Source: USDA-Economic Research Service
Servicing Multiple States
Community Resources Connection, Inc. provides funding to assistance low-income communities with addressing food insecurities to establish community gardens and promote positive outcomes to youth by sponsoring Youth Readiness events throughout the states of South Carolina, Mississippi, Louisiana.
Our members will work collaboratively with local community groups and organizations to create opportunities that support fresh, healthy food choices, as well as, promoting youth readiness programs in low-income communities.
Community Resources Connection Career Readiness Program
There are many reasons for the continuation of poverty among people of color. Community Resources Connection (CRC) believe a major impediment to social mobility is the lack of opportunity for youth from underserved communities to understand their true potential and pursue what is possible. Students who don’t know anyone in their family, school or community who has gone to college or has chosen a professional career may never know that there is a potential career path for them. And, if they aspire to pursue a specific career path, it may be difficult to find the guidance and support they need to succeed.
Millions of young people across America between the ages of 16 and 24 are neither in school nor working. Termed opportunity youth, they are also disproportionately young people of color and from low-income backgrounds.

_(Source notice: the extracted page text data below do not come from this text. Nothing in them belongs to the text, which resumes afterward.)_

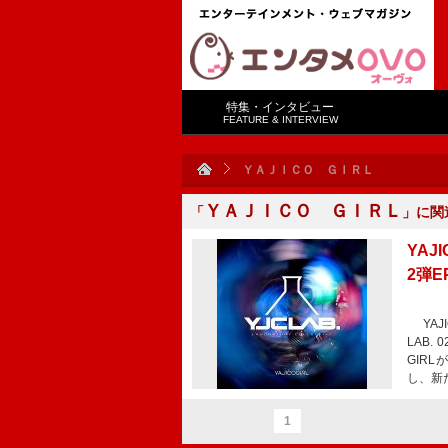
特集・インタビュー
FEATURE & INTERVIEW
ＹＡＪＩＣＯ ＧＩＲＬ
ＹＡＪＩＣＯ ＧＩＲＬ
「
」に関
YAJ
2弾E
YAJI
LAB.
GIR
し、新
1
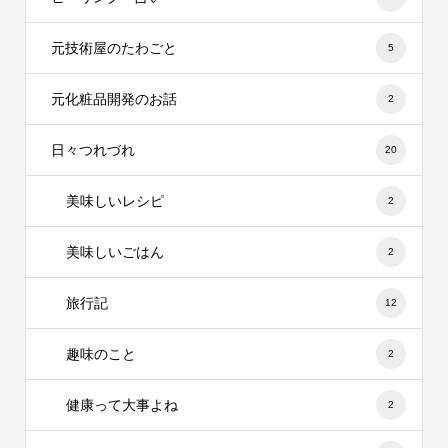
元技術屋のたわごと
5
元化粧品開発のお話
2
日々つれづれ
20
美味しいレシピ
2
美味しいごはん
2
旅行記
12
趣味のこと
2
健康って大事よね
2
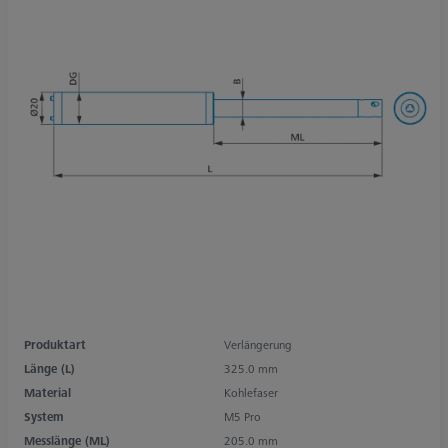
Produktart
Verlängerung
Länge (L)
325.0 mm
Material
Kohlefaser
System
M5 Pro
Messlänge (ML)
205.0 mm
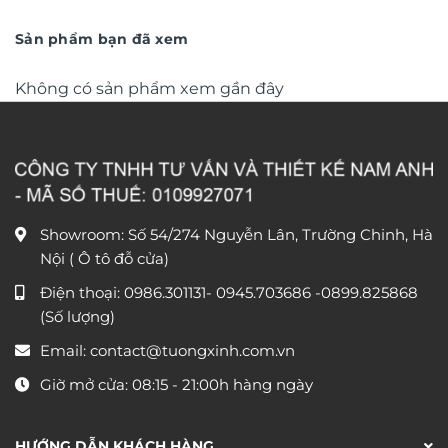
trọng TM011
từ
trọng TM04
từ
550.000 ₫
790.0
đến
đến
Sản phẩm bạn đã xem
1.550.000 ₫
1.590
Không có sản phẩm xem gần đây
Showroom: Số 54/274 Nguyễn Lân, Trường Chinh, Hà
Nội ( Ô tô đỗ cửa)
Điện thoại:
0986.301131
-
0945.703686
-0899.825868
(Số lượng)
Email:
contact@tuongxinh.com.vn
Giờ mở cửa: 08:15 - 21:00h hàng ngày
HƯỚNG DẪN KHÁCH HÀNG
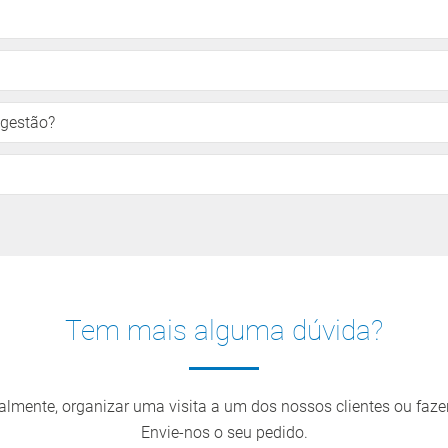
 gestão?
Tem mais alguma dúvida?
almente, organizar uma visita a um dos nossos clientes ou faz
Envie-nos o seu pedido.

The Aspen Institute estimates that there are currently 4.6 million opportunity youth, representing 1 in 9 members of this age group are between 16 and 24 in the U.S.
Career Readiness Programs and break the cycle of poverty by connecting you to professional skills that will give them a purpose and pathway to positive like outcomes.
CRC would conduct a workshop for youth within low-income communities to prepare them to enter the workforce as professionals. Activities will include developing leadership skills, increasing self-esteem, creating resumes and cover letters, conducting mock interviews, inviting various businesses to give presentations on the types of jobs available within their organizations for participants to explore possible career options, applying for internships, basic money management and developing on-the-job skills (soft skills).